## Document segment
============

Translation:You like bread and water.

December 11, 2015

20 Comments


https://www.duolingo.com/profile/AlexeyPshek

...YEAH, YOU LIKE BEING ON A DIET IN PRISON...


https://www.duolingo.com/profile/Yola448704

So, you can say, not only in reference to the prison diet:
If you don't have what you like, you like what you have -
Jak się nie ma, co się lubi, to się lubi, co się ma (idiom)


https://www.duolingo.com/profile/ccg_corrin

Why do you get rid of the e when you change lubise to lubisz?


https://www.duolingo.com/profile/araruney

Because the root is 'lubi',ę is a suffix that you add onto in first person verbs, Ja lubię,ty lubisz,my lubimy,etc.(Notice that the comon part in all of those is 'lubi')


https://www.duolingo.com/profile/araruney

What is the difference between the ˝Š˝ and ˝Sz˝ ,both sound the same to me,i'm aware the first character is not Polish,but i can't use it so i used the closes one


https://www.duolingo.com/profile/vytah

Do you speak any other languages?

But starting from English sh:

– for ś, move the middle of the tongue up, as with English y

– for sz, move the tongue back, so its tip is just behind the alveolar ridge

You can go either to Google Translate or ivona.com and experiment with random words containing ś or sz.

The differences are similar between ć and cz, ź and ż, and dź and dż.


https://www.duolingo.com/profile/araruney

Yes,my first language is Croatian,our alphabet is quite similar to that of the Czech,actually we took it as a model...

============

## Data extract
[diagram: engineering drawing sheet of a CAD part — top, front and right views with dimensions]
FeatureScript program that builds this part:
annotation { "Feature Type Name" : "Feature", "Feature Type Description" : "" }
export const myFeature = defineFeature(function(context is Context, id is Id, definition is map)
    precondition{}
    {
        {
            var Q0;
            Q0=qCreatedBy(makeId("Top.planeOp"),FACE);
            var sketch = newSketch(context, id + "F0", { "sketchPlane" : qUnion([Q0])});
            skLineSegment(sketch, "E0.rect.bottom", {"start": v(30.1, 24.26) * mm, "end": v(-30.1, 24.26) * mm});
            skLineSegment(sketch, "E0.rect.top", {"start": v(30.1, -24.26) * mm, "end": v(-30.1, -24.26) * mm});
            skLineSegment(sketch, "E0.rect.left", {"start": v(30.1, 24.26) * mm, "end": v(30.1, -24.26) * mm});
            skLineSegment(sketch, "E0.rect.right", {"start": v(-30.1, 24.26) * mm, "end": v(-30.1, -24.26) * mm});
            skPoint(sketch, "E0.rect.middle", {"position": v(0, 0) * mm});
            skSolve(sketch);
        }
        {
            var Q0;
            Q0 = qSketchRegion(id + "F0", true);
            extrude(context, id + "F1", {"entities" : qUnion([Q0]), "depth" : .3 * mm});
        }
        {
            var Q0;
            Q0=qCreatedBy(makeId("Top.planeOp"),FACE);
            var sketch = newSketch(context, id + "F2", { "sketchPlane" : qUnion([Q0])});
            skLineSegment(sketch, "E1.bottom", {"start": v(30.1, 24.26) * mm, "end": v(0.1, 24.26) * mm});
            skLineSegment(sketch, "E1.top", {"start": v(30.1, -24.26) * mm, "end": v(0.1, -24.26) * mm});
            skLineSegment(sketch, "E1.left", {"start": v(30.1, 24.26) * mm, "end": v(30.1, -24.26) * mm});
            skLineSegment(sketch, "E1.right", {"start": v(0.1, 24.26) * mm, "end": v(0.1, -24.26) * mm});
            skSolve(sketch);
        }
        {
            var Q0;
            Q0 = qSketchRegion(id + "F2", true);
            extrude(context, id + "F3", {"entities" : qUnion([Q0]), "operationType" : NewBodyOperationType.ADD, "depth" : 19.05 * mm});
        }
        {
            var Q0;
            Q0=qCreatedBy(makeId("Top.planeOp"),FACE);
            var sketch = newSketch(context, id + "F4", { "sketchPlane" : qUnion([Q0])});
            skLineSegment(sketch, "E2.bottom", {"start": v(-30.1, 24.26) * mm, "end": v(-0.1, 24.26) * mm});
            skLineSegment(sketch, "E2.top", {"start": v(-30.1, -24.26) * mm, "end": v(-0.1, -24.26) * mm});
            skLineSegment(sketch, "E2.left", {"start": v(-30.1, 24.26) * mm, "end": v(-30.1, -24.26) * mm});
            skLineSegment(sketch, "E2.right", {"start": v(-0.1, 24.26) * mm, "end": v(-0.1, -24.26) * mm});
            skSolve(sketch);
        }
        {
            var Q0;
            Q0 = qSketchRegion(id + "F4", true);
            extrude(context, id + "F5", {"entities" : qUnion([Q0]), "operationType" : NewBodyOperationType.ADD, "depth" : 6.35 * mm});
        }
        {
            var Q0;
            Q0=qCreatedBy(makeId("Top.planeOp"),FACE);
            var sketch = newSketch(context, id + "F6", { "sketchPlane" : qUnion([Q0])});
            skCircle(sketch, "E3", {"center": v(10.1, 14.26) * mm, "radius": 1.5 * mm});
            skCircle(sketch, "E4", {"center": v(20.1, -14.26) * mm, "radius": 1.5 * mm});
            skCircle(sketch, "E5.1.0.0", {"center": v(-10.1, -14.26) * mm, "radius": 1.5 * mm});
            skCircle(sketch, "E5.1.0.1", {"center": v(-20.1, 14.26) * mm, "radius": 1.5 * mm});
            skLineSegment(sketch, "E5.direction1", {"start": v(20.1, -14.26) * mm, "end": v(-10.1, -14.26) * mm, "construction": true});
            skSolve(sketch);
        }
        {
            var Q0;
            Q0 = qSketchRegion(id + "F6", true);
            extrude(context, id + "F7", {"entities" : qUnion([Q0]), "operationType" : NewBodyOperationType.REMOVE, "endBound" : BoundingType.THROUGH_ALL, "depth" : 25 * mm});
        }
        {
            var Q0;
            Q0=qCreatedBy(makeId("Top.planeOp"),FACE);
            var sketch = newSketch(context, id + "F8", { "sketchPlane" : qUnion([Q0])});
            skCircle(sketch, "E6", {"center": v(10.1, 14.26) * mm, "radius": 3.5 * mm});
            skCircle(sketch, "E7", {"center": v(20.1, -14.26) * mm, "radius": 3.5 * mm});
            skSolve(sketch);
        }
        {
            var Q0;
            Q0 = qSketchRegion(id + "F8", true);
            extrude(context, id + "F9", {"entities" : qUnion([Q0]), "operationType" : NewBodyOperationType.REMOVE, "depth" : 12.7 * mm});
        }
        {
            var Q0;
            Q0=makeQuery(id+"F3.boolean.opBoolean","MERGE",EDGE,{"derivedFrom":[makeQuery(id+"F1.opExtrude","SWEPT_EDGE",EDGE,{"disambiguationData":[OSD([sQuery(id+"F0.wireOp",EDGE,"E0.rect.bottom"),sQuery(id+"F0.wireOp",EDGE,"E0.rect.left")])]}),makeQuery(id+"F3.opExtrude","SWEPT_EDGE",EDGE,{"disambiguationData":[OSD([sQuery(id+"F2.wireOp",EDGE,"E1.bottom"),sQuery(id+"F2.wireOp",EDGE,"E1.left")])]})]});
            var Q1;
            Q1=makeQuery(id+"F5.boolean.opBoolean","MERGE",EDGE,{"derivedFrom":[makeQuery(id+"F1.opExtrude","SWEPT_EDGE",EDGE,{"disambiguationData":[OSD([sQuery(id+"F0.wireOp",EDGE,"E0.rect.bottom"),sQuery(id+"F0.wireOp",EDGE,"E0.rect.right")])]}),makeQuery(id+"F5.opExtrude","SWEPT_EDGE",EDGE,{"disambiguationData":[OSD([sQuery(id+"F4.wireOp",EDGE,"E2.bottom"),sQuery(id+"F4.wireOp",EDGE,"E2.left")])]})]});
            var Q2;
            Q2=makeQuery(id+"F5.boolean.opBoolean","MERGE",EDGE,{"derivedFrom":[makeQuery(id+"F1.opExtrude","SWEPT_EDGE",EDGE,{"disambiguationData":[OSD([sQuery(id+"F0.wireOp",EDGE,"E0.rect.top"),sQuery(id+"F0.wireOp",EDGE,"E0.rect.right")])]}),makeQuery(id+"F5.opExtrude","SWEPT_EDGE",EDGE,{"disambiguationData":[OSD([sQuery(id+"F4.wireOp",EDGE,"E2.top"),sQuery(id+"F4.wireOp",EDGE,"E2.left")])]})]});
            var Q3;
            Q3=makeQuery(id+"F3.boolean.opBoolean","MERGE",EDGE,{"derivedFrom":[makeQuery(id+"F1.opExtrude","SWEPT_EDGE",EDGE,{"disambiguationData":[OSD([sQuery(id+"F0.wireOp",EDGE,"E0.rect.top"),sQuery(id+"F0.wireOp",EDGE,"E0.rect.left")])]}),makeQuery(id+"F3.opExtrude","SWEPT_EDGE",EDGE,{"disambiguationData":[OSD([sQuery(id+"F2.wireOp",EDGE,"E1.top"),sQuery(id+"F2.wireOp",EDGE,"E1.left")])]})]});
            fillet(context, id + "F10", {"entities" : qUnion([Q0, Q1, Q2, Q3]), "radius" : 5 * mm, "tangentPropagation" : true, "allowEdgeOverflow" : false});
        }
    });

============

## Work instruction
Retype the Polish-lesson discussion thread in full, with every character unchanged. The listing is not needed for this work.

## Answer area
Translation:You like bread and water.

December 11, 2015

20 Comments


https://www.duolingo.com/profile/AlexeyPshek

...YEAH, YOU LIKE BEING ON A DIET IN PRISON...


https://www.duolingo.com/profile/Yola448704

So, you can say, not only in reference to the prison diet:
If you don't have what you like, you like what you have -
Jak się nie ma, co się lubi, to się lubi, co się ma (idiom)


https://www.duolingo.com/profile/ccg_corrin

Why do you get rid of the e when you change lubise to lubisz?


https://www.duolingo.com/profile/araruney

Because the root is 'lubi',ę is a suffix that you add onto in first person verbs, Ja lubię,ty lubisz,my lubimy,etc.(Notice that the comon part in all of those is 'lubi')


https://www.duolingo.com/profile/araruney

What is the difference between the ˝Š˝ and ˝Sz˝ ,both sound the same to me,i'm aware the first character is not Polish,but i can't use it so i used the closes one


https://www.duolingo.com/profile/vytah

Do you speak any other languages?

But starting from English sh:

– for ś, move the middle of the tongue up, as with English y

– for sz, move the tongue back, so its tip is just behind the alveolar ridge

You can go either to Google Translate or ivona.com and experiment with random words containing ś or sz.

The differences are similar between ć and cz, ź and ż, and dź and dż.


https://www.duolingo.com/profile/araruney

Yes,my first language is Croatian,our alphabet is quite similar to that of the Czech,actually we took it as a model...